# Exercise goal:
Filter the records below for the word "Left". Keep each line that has it.
** Opening Dataset content block **
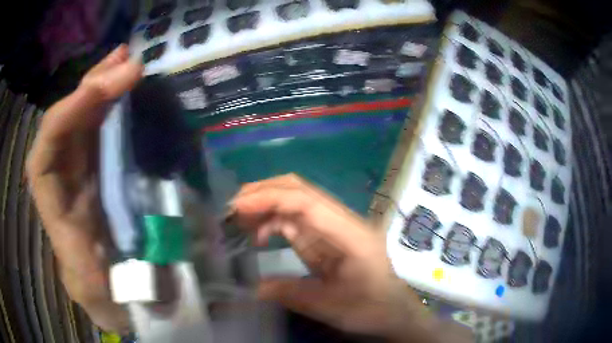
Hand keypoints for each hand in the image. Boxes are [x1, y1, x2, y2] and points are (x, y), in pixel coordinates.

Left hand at [27, 45, 142, 332]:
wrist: (125, 301)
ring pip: (82, 123)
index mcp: (60, 221)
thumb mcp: (106, 299)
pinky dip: (113, 106)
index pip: (44, 159)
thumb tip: (113, 247)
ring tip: (127, 60)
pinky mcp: (103, 173)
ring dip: (101, 87)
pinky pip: (102, 132)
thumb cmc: (115, 302)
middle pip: (64, 129)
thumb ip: (99, 279)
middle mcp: (66, 189)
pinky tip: (128, 88)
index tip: (100, 93)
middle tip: (125, 62)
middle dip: (89, 90)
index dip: (65, 120)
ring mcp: (84, 177)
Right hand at [232, 174, 462, 340]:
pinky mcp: (326, 237)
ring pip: (296, 202)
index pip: (308, 202)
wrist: (394, 311)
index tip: (239, 207)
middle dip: (265, 193)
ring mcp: (334, 227)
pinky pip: (296, 220)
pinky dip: (273, 222)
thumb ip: (293, 294)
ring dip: (266, 205)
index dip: (271, 198)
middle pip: (301, 191)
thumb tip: (254, 287)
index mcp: (351, 234)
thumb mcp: (332, 307)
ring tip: (238, 220)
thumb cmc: (372, 309)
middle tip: (233, 208)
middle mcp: (343, 222)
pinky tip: (258, 236)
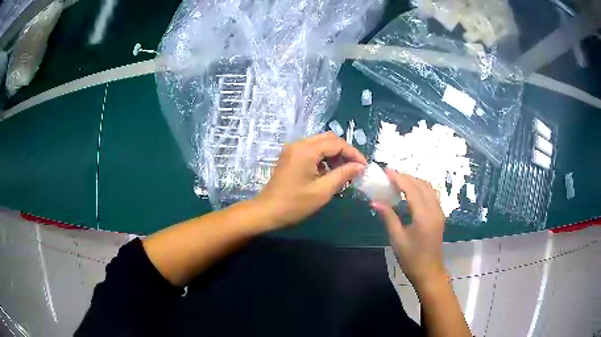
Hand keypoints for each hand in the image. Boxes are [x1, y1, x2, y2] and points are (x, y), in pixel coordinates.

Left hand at [255, 132, 365, 229]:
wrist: (267, 211)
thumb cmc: (294, 204)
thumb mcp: (322, 191)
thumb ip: (343, 175)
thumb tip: (360, 166)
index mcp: (306, 151)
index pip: (336, 144)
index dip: (353, 153)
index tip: (364, 166)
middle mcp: (299, 144)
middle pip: (328, 139)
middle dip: (344, 151)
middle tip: (354, 168)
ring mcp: (293, 149)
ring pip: (320, 143)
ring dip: (334, 154)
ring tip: (343, 172)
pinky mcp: (290, 156)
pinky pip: (312, 150)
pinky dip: (324, 158)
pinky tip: (329, 173)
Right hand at [371, 169, 446, 287]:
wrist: (429, 272)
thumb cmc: (411, 258)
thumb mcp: (397, 239)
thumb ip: (388, 217)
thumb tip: (375, 202)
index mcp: (423, 216)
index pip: (412, 189)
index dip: (399, 178)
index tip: (386, 171)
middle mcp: (434, 210)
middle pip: (422, 185)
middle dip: (406, 177)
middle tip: (390, 176)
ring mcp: (439, 212)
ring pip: (429, 188)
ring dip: (415, 182)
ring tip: (399, 182)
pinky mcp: (439, 216)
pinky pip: (431, 195)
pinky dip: (421, 189)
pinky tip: (411, 193)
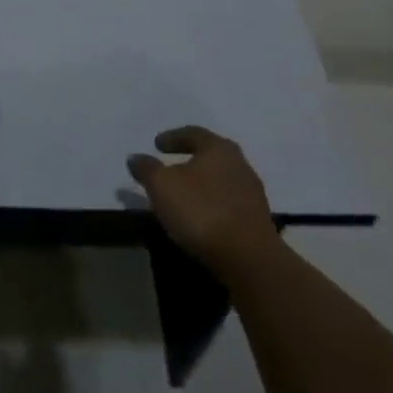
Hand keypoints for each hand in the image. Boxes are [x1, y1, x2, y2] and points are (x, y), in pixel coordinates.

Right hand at [127, 126, 274, 273]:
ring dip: (202, 184)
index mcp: (218, 148)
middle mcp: (239, 164)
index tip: (157, 144)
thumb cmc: (201, 210)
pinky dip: (212, 204)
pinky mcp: (258, 221)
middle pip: (211, 156)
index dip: (172, 137)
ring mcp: (252, 194)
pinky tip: (201, 217)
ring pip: (221, 180)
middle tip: (170, 166)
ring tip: (183, 195)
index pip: (193, 133)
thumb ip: (147, 169)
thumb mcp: (162, 186)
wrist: (248, 258)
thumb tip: (135, 158)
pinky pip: (228, 204)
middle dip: (189, 159)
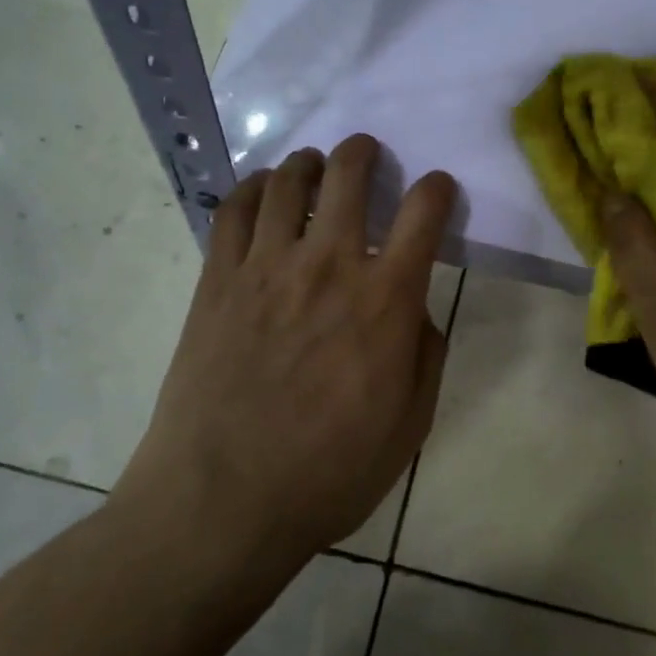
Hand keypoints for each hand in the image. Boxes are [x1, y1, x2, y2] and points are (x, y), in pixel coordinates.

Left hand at [110, 135, 455, 567]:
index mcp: (385, 299)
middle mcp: (329, 265)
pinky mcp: (217, 280)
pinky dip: (252, 188)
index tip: (438, 188)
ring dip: (308, 162)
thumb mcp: (411, 423)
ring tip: (313, 166)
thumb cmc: (330, 471)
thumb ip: (426, 354)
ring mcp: (266, 267)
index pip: (423, 213)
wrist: (223, 502)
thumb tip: (417, 311)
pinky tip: (261, 190)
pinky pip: (234, 211)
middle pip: (349, 176)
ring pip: (288, 182)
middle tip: (366, 153)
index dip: (437, 189)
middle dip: (364, 153)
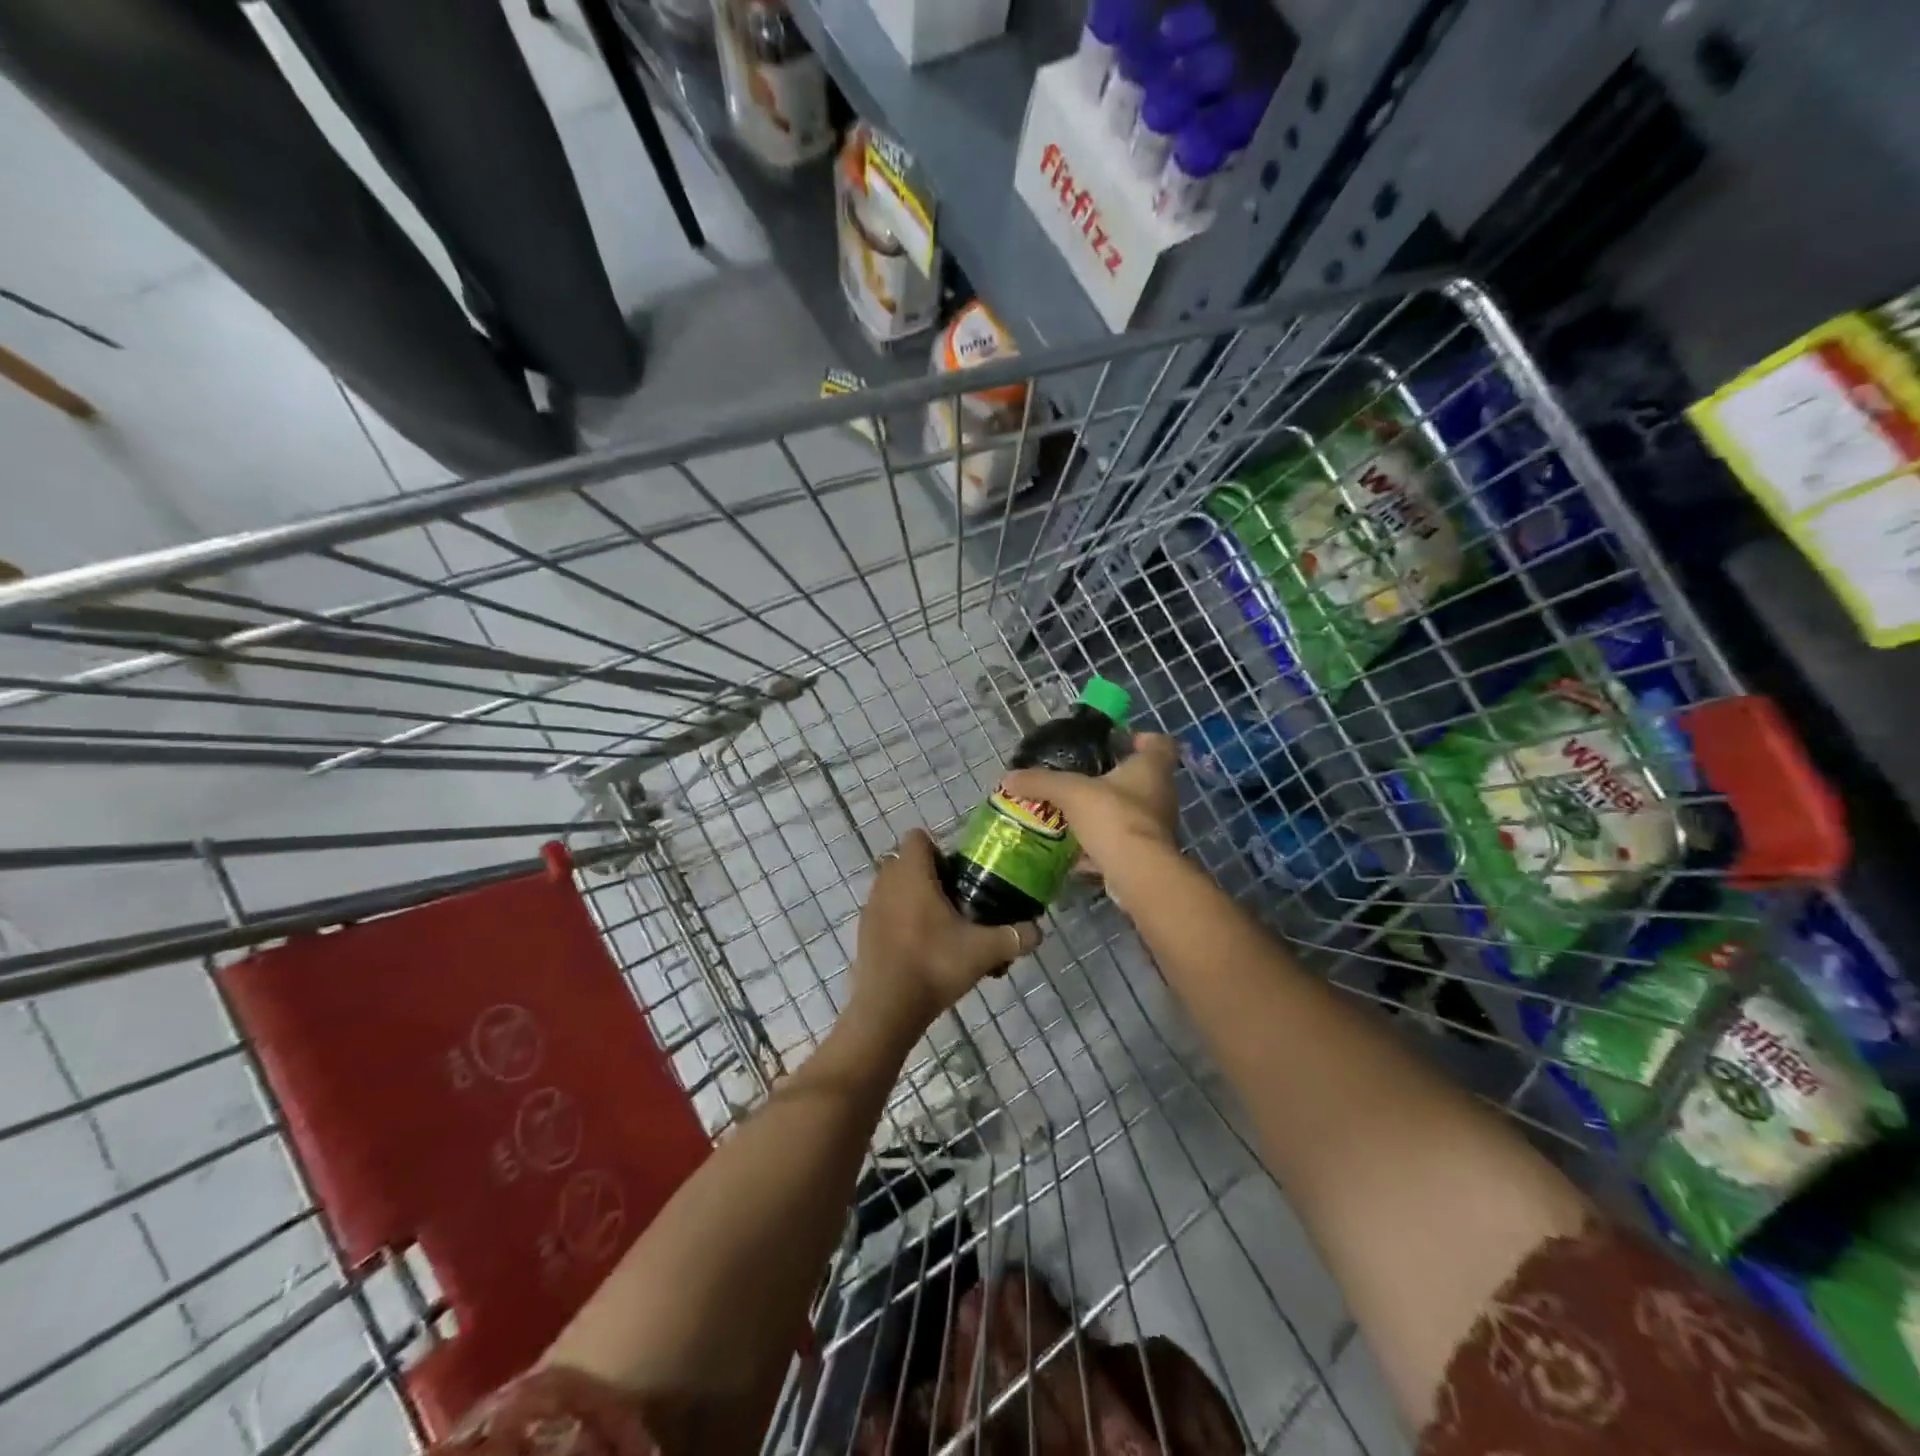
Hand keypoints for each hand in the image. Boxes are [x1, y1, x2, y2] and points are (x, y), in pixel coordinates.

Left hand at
** Closing Dataset content block **
# Result of this exercise:
Left hand at [27, 45, 142, 332]:
Left hand at [255, 132, 365, 229]:
Left hand at [110, 135, 455, 567]:
Left hand at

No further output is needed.